E se insegnassimo sul serio l’italiano?

Ecco un bel tema per dare inizio come si conviene al nuovo anno. Come si sa ormai da diverso tempo, l’indagine internazionale PISA ha detto che i quindicenni svizzeri non sono dei lettori particolarmente capaci (eufemismo); nella scorsa primavera sono stati divulgati anche i dati ticinesi, che non solo dimostrano come siamo legittimi figli di mamma Elvezia, ma rivelano che qui al sud la situazione è anche peggiore.
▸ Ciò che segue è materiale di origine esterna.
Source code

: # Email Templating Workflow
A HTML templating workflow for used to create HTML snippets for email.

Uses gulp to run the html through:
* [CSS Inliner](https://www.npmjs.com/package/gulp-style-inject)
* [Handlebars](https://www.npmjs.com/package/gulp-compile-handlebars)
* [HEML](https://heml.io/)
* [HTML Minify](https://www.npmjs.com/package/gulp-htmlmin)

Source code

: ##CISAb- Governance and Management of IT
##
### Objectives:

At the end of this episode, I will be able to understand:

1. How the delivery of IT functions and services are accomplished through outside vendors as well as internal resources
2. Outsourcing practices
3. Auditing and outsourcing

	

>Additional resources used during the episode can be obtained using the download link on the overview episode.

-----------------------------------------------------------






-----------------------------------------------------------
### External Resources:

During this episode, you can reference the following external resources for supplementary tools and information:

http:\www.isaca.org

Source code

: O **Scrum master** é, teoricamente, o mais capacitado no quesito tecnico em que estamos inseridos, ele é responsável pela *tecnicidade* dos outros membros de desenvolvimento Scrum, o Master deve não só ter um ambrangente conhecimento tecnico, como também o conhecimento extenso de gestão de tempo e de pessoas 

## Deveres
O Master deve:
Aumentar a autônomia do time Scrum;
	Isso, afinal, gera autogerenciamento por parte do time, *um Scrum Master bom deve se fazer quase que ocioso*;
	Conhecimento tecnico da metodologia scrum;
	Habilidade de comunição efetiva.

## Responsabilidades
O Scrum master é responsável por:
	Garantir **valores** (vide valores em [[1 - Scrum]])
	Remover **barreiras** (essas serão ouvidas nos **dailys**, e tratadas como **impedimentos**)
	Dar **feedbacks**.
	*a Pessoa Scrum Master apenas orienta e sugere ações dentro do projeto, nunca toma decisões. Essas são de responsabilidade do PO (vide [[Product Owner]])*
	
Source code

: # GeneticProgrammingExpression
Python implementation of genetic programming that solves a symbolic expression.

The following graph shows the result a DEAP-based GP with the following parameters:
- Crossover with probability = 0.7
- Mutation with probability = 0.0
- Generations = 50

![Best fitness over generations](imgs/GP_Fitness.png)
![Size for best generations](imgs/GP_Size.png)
Tra il mal comune e il mezzo gaudio, c’è per fortuna chi si preoccupa e – banditi autocommiserazione e fatalismo – prende metaforicamente carta e penna per illustrare la situazione e proporre delle possibili soluzioni.
È ciò che hanno fatto a metà giugno gli esperti per l’insegnamento dell’italiano nella scuola media, che sono intervenuti su “La Regione” per spiegare quelle che, secondo loro, sono le due principali cause del fiasco. La prima risiederebbe nel fatto che la nota d’italiano, a differenza di quelle di matematica e delle attuali due lingue obbligatorie (francese e tedesco), conta meno del due di picche nell’ambito dei meccanismi di passaggio facilitato alla scuola media superiore. La seconda ragione, abbarbicata alla prima, è che l’italiano è sempre insegnato a classe completa, mentre le altre tre materie godono di un insegnamento con classi più piccole, in virtù della separazione tra corsi attitudinali (per i più “bravi” che dovranno frequentare le medie superiori) e corsi di base (per i futuri apprendisti).
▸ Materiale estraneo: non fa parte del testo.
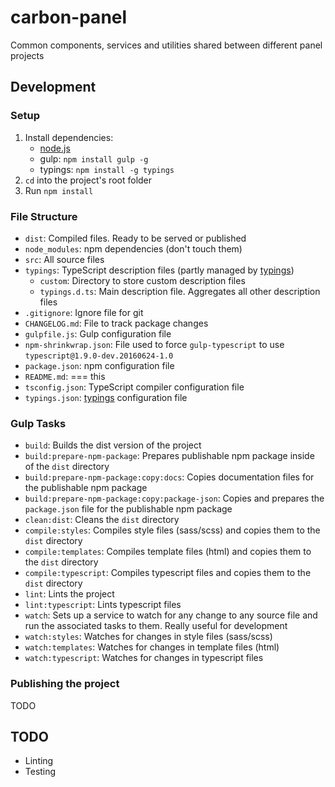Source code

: # carbon-panel
Common components, services and utilities shared between different panel projects

## Development

### Setup

1. Install dependencies:
    - [node.js](https://nodejs.org/en/)
    - gulp: `npm install gulp -g`
    - typings: `npm install -g typings`
2. `cd` into the project's root folder
3. Run `npm install`

### File Structure

- `dist`: Compiled files. Ready to be served or published
- `node_modules`: npm dependencies (don't touch them)
- `src`: All source files
- `typings`: TypeScript description files (partly managed by [typings](https://github.com/typings/typings))
    - `custom`: Directory to store custom description files
    - `typings.d.ts`: Main description file. Aggregates all other description files
- `.gitignore`: Ignore file for git
- `CHANGELOG.md`: File to track package changes
- `gulpfile.js`: Gulp configuration file
- `npm-shrinkwrap.json`: File used to force `gulp-typescript` to use `typescript@1.9.0-dev.20160624-1.0`
- `package.json`: npm configuration file
- `README.md`: === this
- `tsconfig.json`: TypeScript compiler configuration file
- `typings.json`: [typings](https://github.com/typings/typings) configuration file

### Gulp Tasks

- `build`: Builds the dist version of the project
- `build:prepare-npm-package`: Prepares publishable npm package inside of the `dist` directory
- `build:prepare-npm-package:copy:docs`: Copies documentation files for the publishable npm package
- `build:prepare-npm-package:copy:package-json`: Copies and prepares the `package.json` file for the publishable npm package
- `clean:dist`: Cleans the `dist` directory
- `compile:styles`: Compiles style files (sass/scss) and copies them to the `dist` directory
- `compile:templates`: Compiles template files (html) and copies them to the `dist` directory
- `compile:typescript`: Compiles typescript files and copies them to the `dist` directory
- `lint`: Lints the project
- `lint:typescript`: Lints typescript files
- `watch`: Sets up a service to watch for any change to any source file and run the associated tasks to them. Really useful for development
- `watch:styles`: Watches for changes in style files (sass/scss)
- `watch:templates`: Watches for changes in template files (html)
- `watch:typescript`: Watches for changes in typescript files

### Publishing the project

TODO

## TODO

- Linting
- Testing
Non me ne vorranno gli esperti se quest’analisi mi convince solo in parte. Ad esempio, non concordo sull’ineluttabilità del parametro “numero di allievi per classe” come elemento immediato di successo o insuccesso scolastico. Per restare all’italiano nella scuola media, sono d’accordo che un laboratorio di scrittura deve poter funzionare con gruppi medio-piccoli allo scopo di ottimizzare l’intervento mediatore dell’insegnante, mentre è almeno dubbio che un elevato numero di allievi possa peggiorare l’insegnamento della lettura, dell’ascolto o dell’oralità (e senza dimenticare che vi sono pur sempre forme di funzionamento pedagogico che superano l’insegnamento cattedratico, tanto vituperato ma tutt’ora in testa all’hit parade del modo di agire di molti docenti).
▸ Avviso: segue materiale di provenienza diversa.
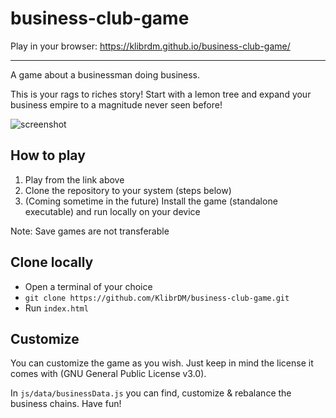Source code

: # business-club-game
Play in your browser: https://klibrdm.github.io/business-club-game/

---

A game about a businessman doing business.

This is your rags to riches story! Start with a lemon tree and expand your business empire to a magnitude never seen before!

![screenshot](https://i.imgur.com/UVzjHT2.jpg)

## How to play
1. Play from the link above
2. Clone the repository to your system (steps below)
3. (Coming sometime in the future) Install the game (standalone executable) and run locally on your device

Note: Save games are not transferable

## Clone locally
* Open a terminal of your choice
* `git clone https://github.com/KlibrDM/business-club-game.git`
* Run `index.html`

## Customize
You can customize the game as you wish. Just keep in mind the license it comes with (GNU General Public License v3.0).

In `js/data/businessData.js` you can find, customize & rebalance the business chains. Have fun!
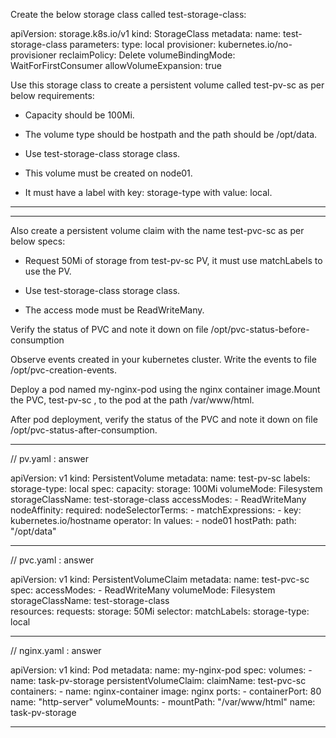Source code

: Create the below storage class called test-storage-class:

apiVersion: storage.k8s.io/v1
kind: StorageClass
metadata:
  name: test-storage-class
parameters:
  type: local
provisioner: kubernetes.io/no-provisioner
reclaimPolicy: Delete
volumeBindingMode: WaitForFirstConsumer
allowVolumeExpansion: true

Use this storage class to create a persistent volume called test-pv-sc as per below requirements:


- Capacity should be 100Mi.

- The volume type should be hostpath and the path should be /opt/data.

- Use test-storage-class storage class.

- This volume must be created on node01.

- It must have a label with key: storage-type with value: local.

**************************************************************************







**************************************************************************

Also create a persistent volume claim with the name test-pvc-sc as per below specs:


- Request 50Mi of storage from test-pv-sc PV, it must use matchLabels to use the PV.

- Use test-storage-class storage class.

- The access mode must be ReadWriteMany.

Verify the status of PVC and note it down on file /opt/pvc-status-before-consumption

Observe events created in your kubernetes cluster. Write the events to file /opt/pvc-creation-events.

Deploy a pod named my-nginx-pod using the nginx container image.Mount the PVC, test-pv-sc , to the pod at the path /var/www/html. 

After pod deployment, verify the status of the PVC and note it down on file /opt/pvc-status-after-consumption.


**************************************************************************

// pv.yaml : answer

apiVersion: v1
kind: PersistentVolume
metadata:
  name: test-pv-sc
  labels:
    storage-type: local
spec:
  capacity:
    storage: 100Mi
  volumeMode: Filesystem
  storageClassName: test-storage-class
  accessModes:
    - ReadWriteMany
  nodeAffinity:
    required:
      nodeSelectorTerms:
        - matchExpressions:
          - key: kubernetes.io/hostname
            operator: In
            values:
              - node01
  hostPath:
    path: "/opt/data"


**************************************************************************


// pvc.yaml : answer

apiVersion: v1
kind: PersistentVolumeClaim
metadata:
  name: test-pvc-sc
spec:
  accessModes:
    - ReadWriteMany
  volumeMode: Filesystem
  storageClassName: test-storage-class  
  resources:
    requests:
      storage: 50Mi
  selector:
    matchLabels:
      storage-type: local



**************************************************************************

// nginx.yaml : answer


apiVersion: v1
kind: Pod
metadata:
  name: my-nginx-pod 
spec:
  volumes:
    - name: task-pv-storage
      persistentVolumeClaim:
        claimName: test-pvc-sc
  containers:
    - name: nginx-container
      image: nginx
      ports:
        - containerPort: 80
          name: "http-server"
      volumeMounts:
        - mountPath: "/var/www/html"
          name: task-pv-storage
          
          
**************************************************************************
È vero che in un contesto di regole del gioco basato essenzialmente sulle note, quella di italiano dovrà per forza di cose assumere un peso maggiore rispetto alla sua quotazione odierna. Per quanto mi concerne, arriverei addirittura a dire che una buona nota in italiano dev’essere la condizione irrinunciabile per entrare nella scuola media superiore (come ragionamento è l’esatto contrario di quant’era successo nei primi anni ’70 alla scuola magistrale, dove per regolamento si poteva diventare maestri anche col 3 in italiano). Ma il paradigma può reggersi in piedi solo alla condizione che l’importanza dell’italiano come lingua di cultura sussista anche dopo la scuola media, con una tensione che impregni tutto il settore post-obbligatorio (il che potrebbe anche produrre interessanti ricadute sulla scuola elementare).
Per terminare, però, non si può sorvolare con malagrazia su ‘cosa’ succede durante le ore di italiano e con quale grado di intensità. È sempre difficile generalizzare, ma l’impressione è che il poco che sarebbe possibile fare lo si faccia male e senza troppo impegno: quali letture sono proposte ai nostri allievi? Quali autori incontrano durante i quattro anni della scuola media? Leggono ancora qualche romanzo e qualche poesia oppure si fa capo ai soliti articoli di giornale e ai testi delle canzonette? Quante volte all’anno devono cimentarsi con quel meraviglioso esercizio che è la scrittura? E cosa devono scrivere? E dove: a scuola o a casa? E l’ascolto? Come si insegna a parlare, se lo si insegna? Oppure – come sempre – parla solo chi ne è già capace?
In fondo non si tratta solo di “migliorare l’immagine dell’italiano” – come scrivono i quattro esperti – bensì di insegnarlo sul serio e di riportarlo al centro delle preoccupazioni di noi tutti, al di là di “tante inutili dichiarazioni di pura facciata o di tante vaghe conclamazioni sulla difesa dell’«italianità» ticinese”.